### LISTED ENTRIES
□ □ □
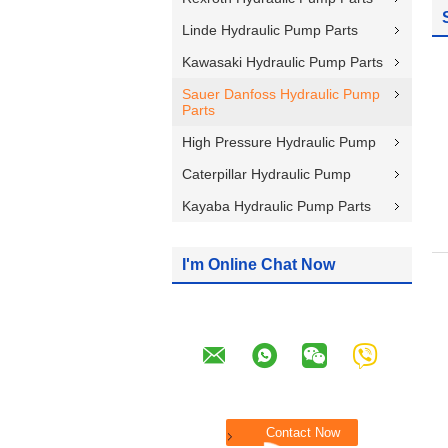
Linde Hydraulic Pump Parts
Kawasaki Hydraulic Pump Parts
Sauer Danfoss Hydraulic Pump
Parts
High Pressure Hydraulic Pump
Caterpillar Hydraulic Pump
Kayaba Hydraulic Pump Parts
I'm Online Chat Now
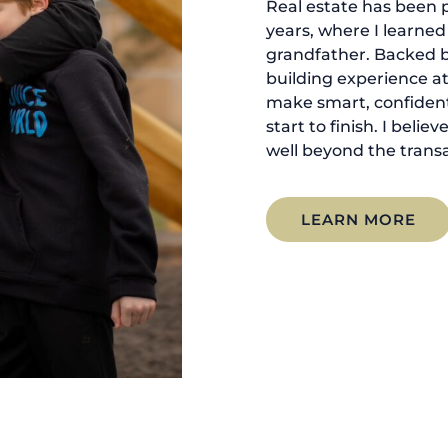
Real estate has been p
years, where I learne
grandfather. Backed 
building experience at
make smart, confident
start to finish. I belie
well beyond the transa
LEARN MORE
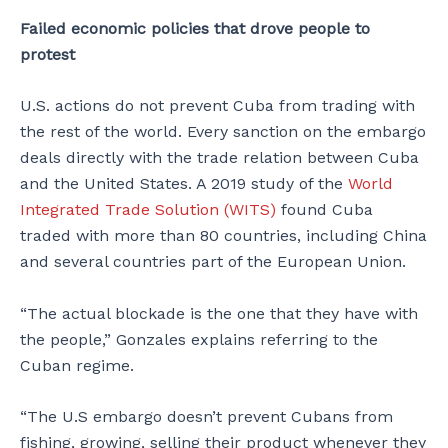
Failed economic policies that drove people to
protest
U.S. actions do not prevent Cuba from trading with
the rest of the world. Every sanction on the embargo
deals directly with the trade relation between Cuba
and the United States. A 2019 study of the
World
Integrated Trade Solution (WITS)
found Cuba
traded with more than 80 countries, including China
and several countries part of the European Union.
“The actual blockade is the one that they have with
the people,” Gonzales explains referring to the
Cuban regime.
“The U.S embargo doesn’t prevent Cubans from
fishing, growing, selling their product whenever they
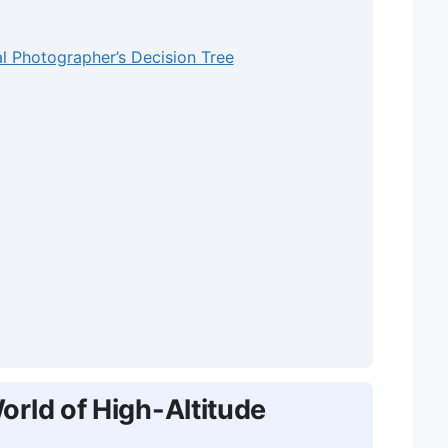
l Photographer’s Decision Tree
rld of High-Altitude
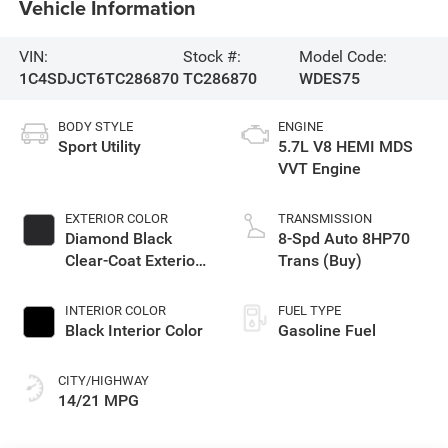
Vehicle Information
VIN:
Stock #:
Model Code:
1C4SDJCT6TC286870
TC286870
WDES75
BODY STYLE
ENGINE
Sport Utility
5.7L V8 HEMI MDS
VVT Engine
EXTERIOR COLOR
TRANSMISSION
Diamond Black
8-Spd Auto 8HP70
Clear-Coat Exterior
Trans (Buy)
Paint
INTERIOR COLOR
FUEL TYPE
Black Interior Color
Gasoline Fuel
CITY/HIGHWAY
14/21 MPG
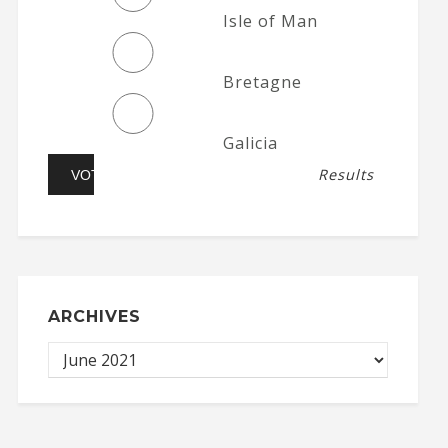
Isle of Man
Bretagne
Galicia
Results
ARCHIVES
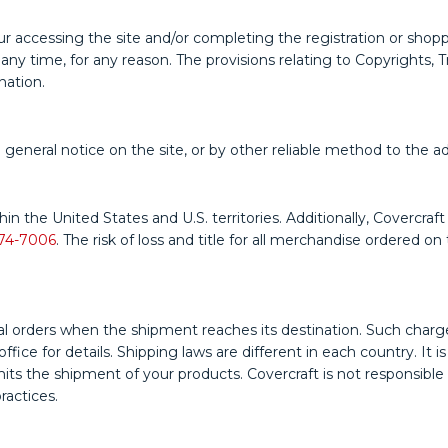
r accessing the site and/or completing the registration or shopp
 time, for any reason. The provisions relating to Copyrights, Tra
nation.
 general notice on the site, or by other reliable method to the a
hin the United States and U.S. territories. Additionally, Covercr
74-7006
. The risk of loss and title for all merchandise ordered 
 orders when the shipment reaches its destination. Such charges 
ice for details. Shipping laws are different in each country. It i
s the shipment of your products. Covercraft is not responsible fo
ractices.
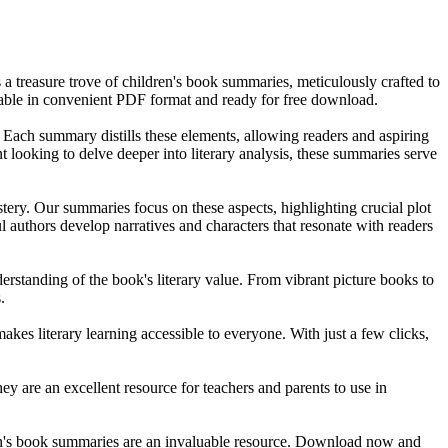
a treasure trove of children's book summaries, meticulously crafted to
ilable in convenient PDF format and ready for free download.
. Each summary distills these elements, allowing readers and aspiring
t looking to delve deeper into literary analysis, these summaries serve
astery. Our summaries focus on these aspects, highlighting crucial plot
ul authors develop narratives and characters that resonate with readers
derstanding of the book's literary value. From vibrant picture books to
.
akes literary learning accessible to everyone. With just a few clicks,
y are an excellent resource for teachers and parents to use in
ildren's book summaries are an invaluable resource. Download now and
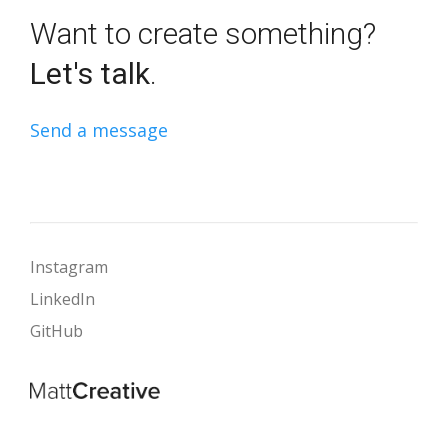
Want to create something?
Let's talk
.
Send a message
Instagram
LinkedIn
GitHub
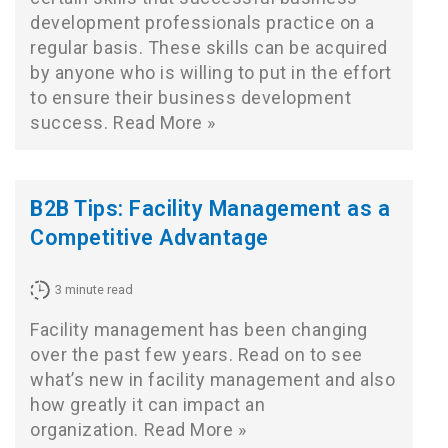
development professionals practice on a
regular basis. These skills can be acquired
by anyone who is willing to put in the effort
to ensure their business development
success.
Read More »
B2B Tips: Facility Management as a
Competitive Advantage
3
minute read
Facility management has been changing
over the past few years. Read on to see
what’s new in facility management and also
how greatly it can impact an
organization.
Read More »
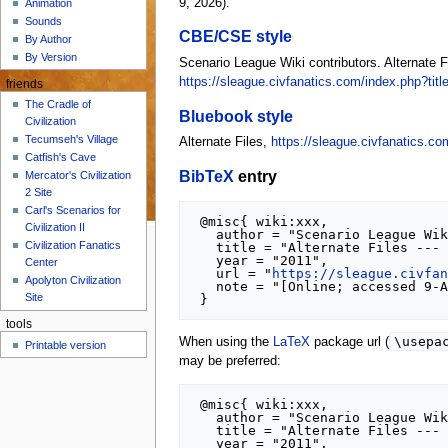
9, 2026).
Animation
Sounds
CBE/CSE style
By Author
By Version
Scenario League Wiki contributors. Alternate F
https://sleague.civfanatics.com/index.php?tit
friends
The Cradle of
Bluebook style
Civilization
Tecumseh's Village
Alternate Files,
https://sleague.civfanatics.co
Catfish's Cave
BibTeX
entry
Mercator's Civilization
2 Site
Carl's Scenarios for
 @misc{ wiki:xxx,

Civilization II
   author = "Scenario League Wiki",

Civilization Fanatics
   title = "Alternate Files --- Scenario League Wiki{,} ",

   year = "2011",

Center
   url = "
https://sleague.civfa
Apolyton Civilization
   note = "[Online; accessed 9-August-2026]"

Site
tools
\usepa
When using the
LaTeX
package url (
Printable version
may be preferred:
 @misc{ wiki:xxx,

   author = "Scenario League Wiki",

   title = "Alternate Files --- Scenario League Wiki{,} ",

   year = "2011",
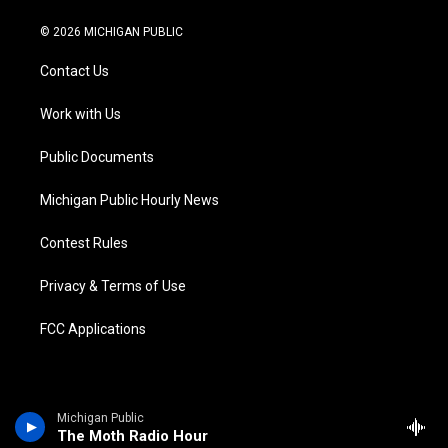
w
n
o
l
a
i
i
s
u
u
c
n
© 2026 MICHIGAN PUBLIC
t
t
t
e
e
k
t
a
u
s
b
e
Contact Us
e
g
b
k
o
d
r
r
e
y
o
i
a
k
n
Work with Us
m
Public Documents
Michigan Public Hourly News
Contest Rules
Privacy & Terms of Use
FCC Applications
Michigan Public
The Moth Radio Hour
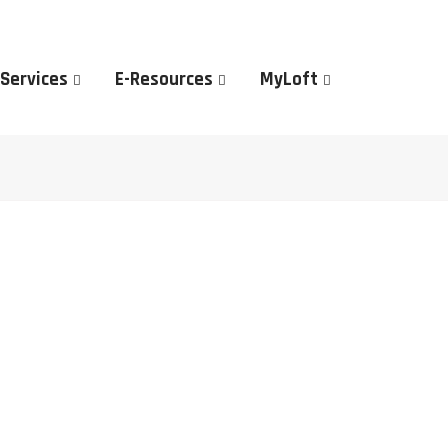
 Services
E-Resources
MyLoft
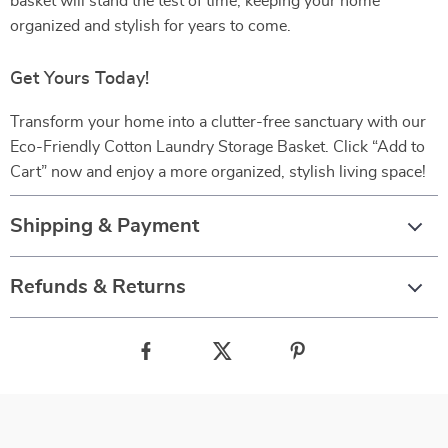
basket will stand the test of time, keeping your home
organized and stylish for years to come.
Get Yours Today!
Transform your home into a clutter-free sanctuary with our
Eco-Friendly Cotton Laundry Storage Basket. Click “Add to
Cart” now and enjoy a more organized, stylish living space!
Shipping & Payment
Refunds & Returns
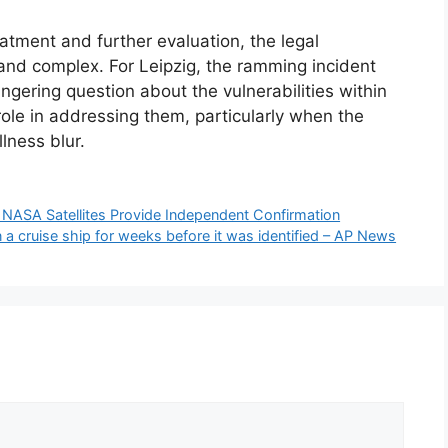
tment and further evaluation, the legal
and complex. For Leipzig, the ramming incident
ingering question about the vulnerabilities within
role in addressing them, particularly when the
lness blur.
es, NASA Satellites Provide Independent Confirmation
a cruise ship for weeks before it was identified – AP News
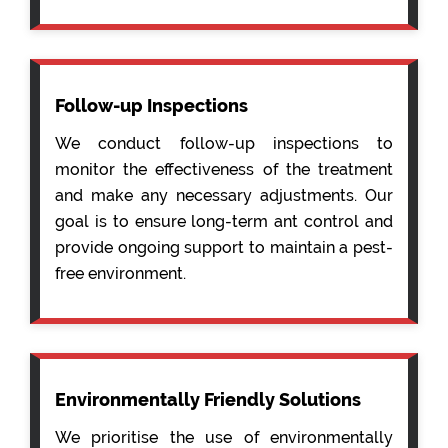
Follow-up Inspections
We conduct follow-up inspections to
monitor the effectiveness of the treatment
and make any necessary adjustments. Our
goal is to ensure long-term ant control and
provide ongoing support to maintain a pest-
free environment.
Environmentally Friendly Solutions
We prioritise the use of environmentally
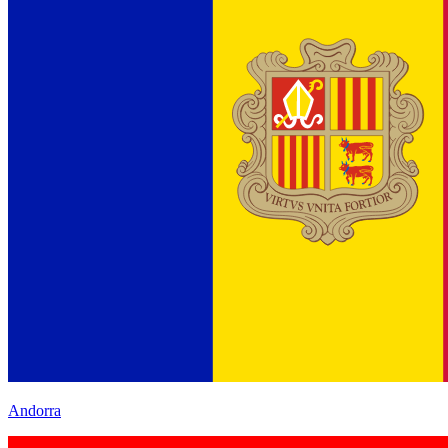
Andorra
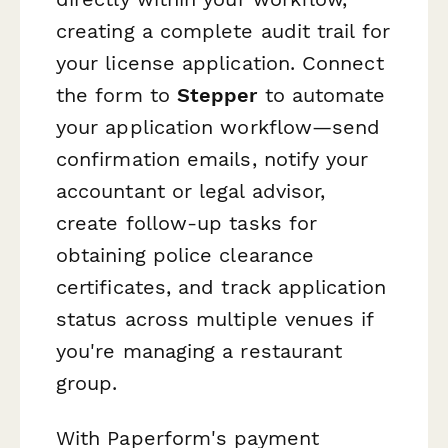
creating a complete audit trail for
your license application. Connect
the form to
Stepper
to automate
your application workflow—send
confirmation emails, notify your
accountant or legal advisor,
create follow-up tasks for
obtaining police clearance
certificates, and track application
status across multiple venues if
you're managing a restaurant
group.
With Paperform's payment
□ □ □
What is needed is an exact copy of the lines from the beginning of the data through the line containing "U.S. actions do", both included, without any pictures.

Linde Hydraulic Pump Parts
Kawasaki Hydraulic Pump Parts
Sauer Danfoss Hydraulic Pump
Parts
High Pressure Hydraulic Pump
Caterpillar Hydraulic Pump
Kayaba Hydraulic Pump Parts
I'm Online Chat Now
Real estate has been p
years, where I learne
grandfather. Backed 
building experience at
make smart, confident
start to finish. I belie
well beyond the transa
LEARN MORE
Failed economic policies that drove people to
protest
U.S. actions do not prevent Cuba from trading with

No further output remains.